Other contributors on the list include the Beer and Wine Distributors of Arizona. Yes, the usual suspects.
The talk I’ve heard is the people behind this initiative are now paying more than $5.00 a signature to get this thing on the ballot. This means that they are far behind, which I am perfectly okay with.

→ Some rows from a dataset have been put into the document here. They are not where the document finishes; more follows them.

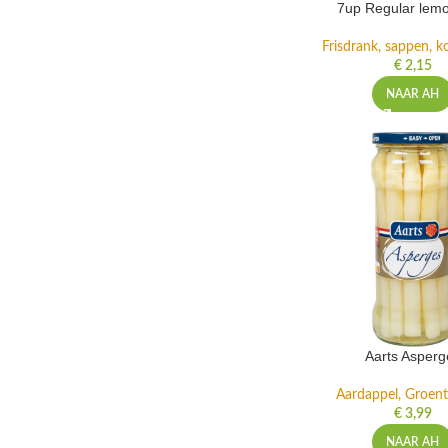
7up Regular lemo
Frisdrank, sappen, ko
€
2,15
NAAR AH
Aarts Asperg
Aardappel, Groente
€
3,99
NAAR AH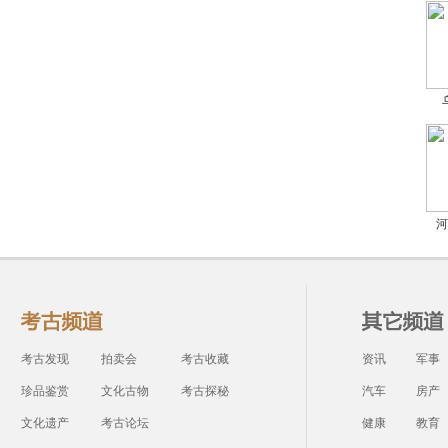
河
考古发现
拍卖会
考古收藏
资讯
军事
珍品鉴赏
文化古物
考古探秘
汽车
房产
文化遗产
考古论坛
健康
教育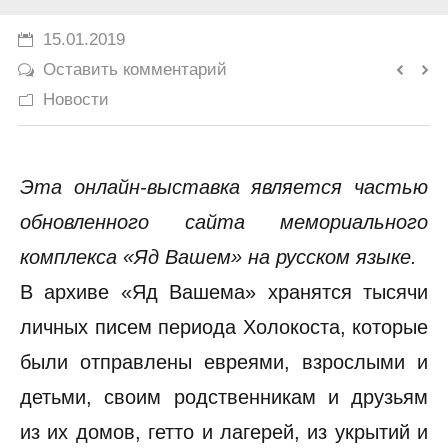
История
15.01.2019
Оставить комментарий
Юмор
Новости
Эта онлайн-выставка является частью
обновленного сайта мемориального
комплекса «Яд Вашем» на русском языке.
В архиве «Яд Вашема» хранятся тысячи
личных писем периода Холокоста, которые
были отправлены евреями, взрослыми и
детьми, своим родственникам и друзьям
из их домов, гетто и лагерей, из укрытий и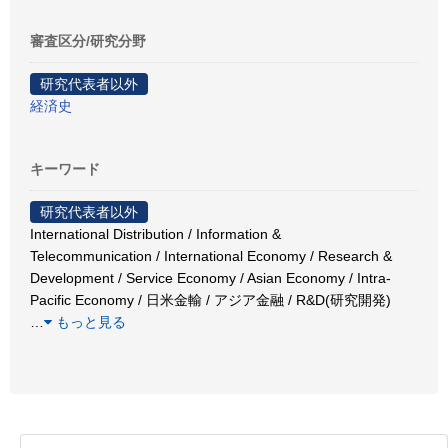
審査区分/研究分野
研究代表者以外
経済史
キーワード
研究代表者以外
International Distribution / Information &
Telecommunication / International Economy / Research &
Development / Service Economy / Asian Economy / Intra-
Pacific Economy / 日米金輸 / アジア金融 / R&D(研究開発)
…
もっと見る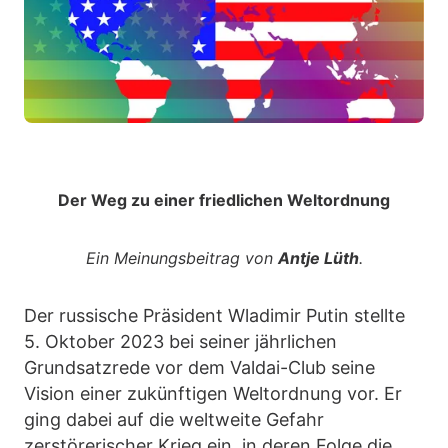
Der Weg zu einer friedlichen Weltordnung
Ein Meinungsbeitrag von
Antje Lüth
.
Der russische Präsident Wladimir Putin stellte
5. Oktober 2023 bei seiner jährlichen
Grundsatzrede vor dem Valdai-Club seine
Vision einer zukünftigen Weltordnung vor. Er
ging dabei auf die weltweite Gefahr
zerstörerischer Krieg ein, in deren Folge die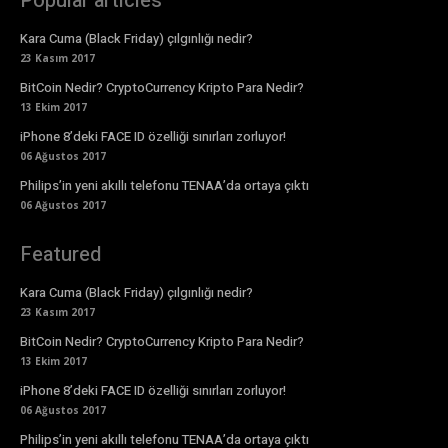
Popular articles
Kara Cuma (Black Friday) çılgınlığı nedir?
23 Kasım 2017
BitCoin Nedir? CryptoCurrency Kripto Para Nedir?
13 Ekim 2017
iPhone 8’deki FACE ID özelliği sınırları zorluyor!
06 Ağustos 2017
Philips’in yeni akıllı telefonu TENAA’da ortaya çıktı
06 Ağustos 2017
Featured
Kara Cuma (Black Friday) çılgınlığı nedir?
23 Kasım 2017
BitCoin Nedir? CryptoCurrency Kripto Para Nedir?
13 Ekim 2017
iPhone 8’deki FACE ID özelliği sınırları zorluyor!
06 Ağustos 2017
Philips’in yeni akıllı telefonu TENAA’da ortaya çıktı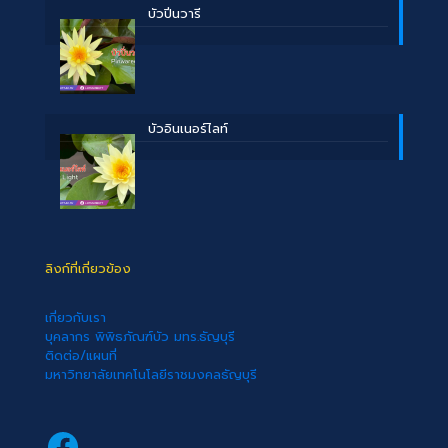
บัวปิ่นวารี
บัวอินเนอร์ไลท์
ลิงก์ที่เกี่ยวข้อง
เกี่ยวกับเรา
บุคลากร พิพิธภัณฑ์บัว มทร.ธัญบุรี
ติดต่อ/แผนที่
มหาวิทยาลัยเทคโนโลยีราชมงคลธัญบุรี
Facebook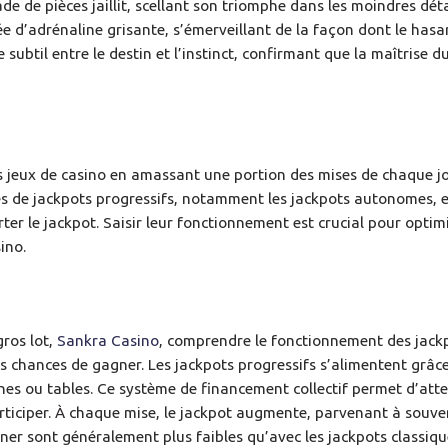
 de pièces jaillit, scellant son triomphe dans les moindres déta
ée d’adrénaline grisante, s’émerveillant de la façon dont le hasa
re subtil entre le destin et l’instinct, confirmant que la maîtrise d
s jeux de casino en amassant une portion des mises de chaque j
ypes de jackpots progressifs, notamment les jackpots autonomes, 
er le jackpot. Saisir leur fonctionnement est crucial pour optim
ino.
ros lot,
Sankra Casino
, comprendre le fonctionnement des jack
rs chances de gagner. Les jackpots progressifs s’alimentent grâce
s ou tables. Ce système de financement collectif permet d’atte
articiper. À chaque mise, le jackpot augmente, parvenant à souve
r sont généralement plus faibles qu’avec les jackpots classique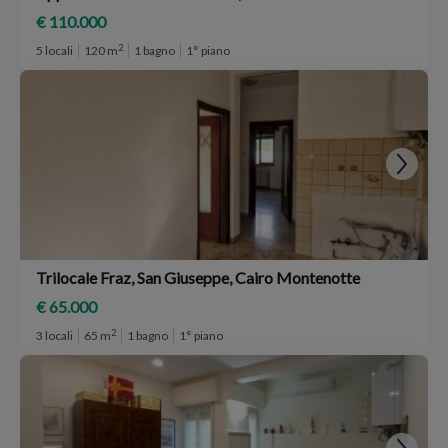
€ 110.000
2
5 locali
120 m
1 bagno
1° piano
Trilocale Fraz, San Giuseppe, Cairo Montenotte
€ 65.000
2
3 locali
65 m
1 bagno
1° piano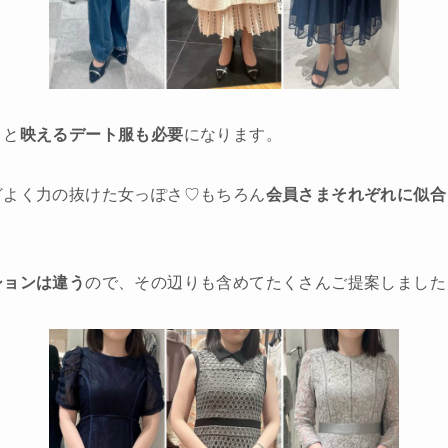
くと
映えるデート服も必要
になります。
どよく力の抜けた女っぽさ♡もちろん
会員さまそれぞれに似合
ションは違う
ので、その辺りも含めてたくさんご提案しました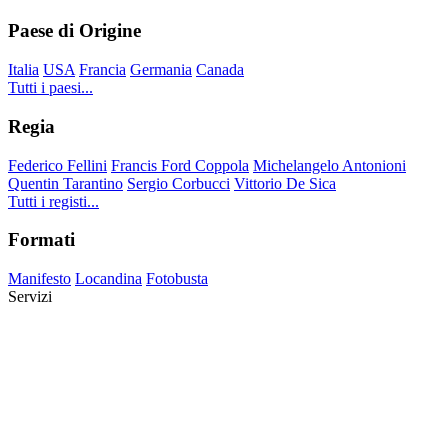
Paese di Origine
Italia
USA
Francia
Germania
Canada
Tutti i paesi...
Regia
Federico Fellini
Francis Ford Coppola
Michelangelo Antonioni
Quentin Tarantino
Sergio Corbucci
Vittorio De Sica
Tutti i registi...
Formati
Manifesto
Locandina
Fotobusta
Servizi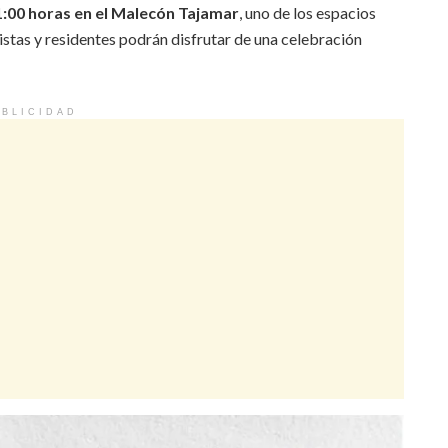
21:00 horas en el Malecón Tajamar
, uno de los espacios
istas y residentes podrán disfrutar de una celebración
BLICIDAD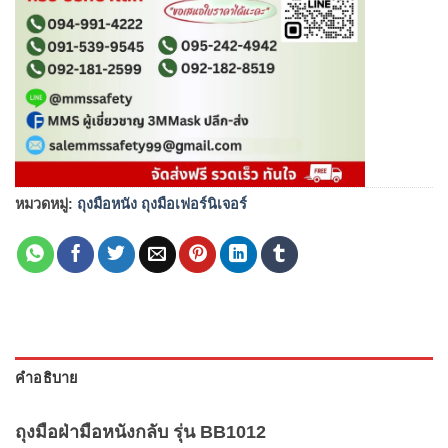
หมวดหมู่:
ถุงมือหนัง ถุงมือเฟอร์นิเจอร์
คำอธิบาย
ถุงมือฝ่ามือหนังกลับ รุ่น BB1012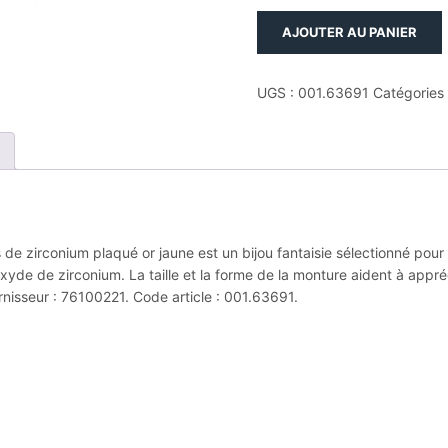
quantité
AJOUTER AU PANIER
de
Bague
empierrée
UGS :
001.63691
Catégories
taille
56
pl.or
3m14k
et
17
oxydes
e zirconium plaqué or jaune est un bijou fantaisie sélectionné pour so
de
xyde de zirconium. La taille et la forme de la monture aident à appréc
zirconium
rnisseur : 76100221. Code article : 001.63691.
plaqué
or
jaune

A bit of an addendum here: this invocation of “true majority rule” is reminiscent of a stunt that Governor J. Fife Symington tried to pull a bit more than a decade ago. Several initiatives passed in 1996 that weren’t to the governor’s liking, including a medical marijuana law, and he actually proposed that he could veto them based on the fact that these initiatives didn’t draw a majority of the votes cast (there was a drop off from the top of the ballot) even though there were more yeses than nos. This led to a rather funny exchange at a Democratic convention between the newly elected Sen. George Cunningham, who was giving a legislative report, and Tucson attorney Bill Risner, who was asking him questions from the floor:
Cunningham: The Governor believes that the statute says that an initiative has to get a majority of the votes to pass.
Risner: Senator, only a pinhead would read the statute that way.
Cunningham: Mr. Risner, Governor Symington and the legislative leaders are pinheads.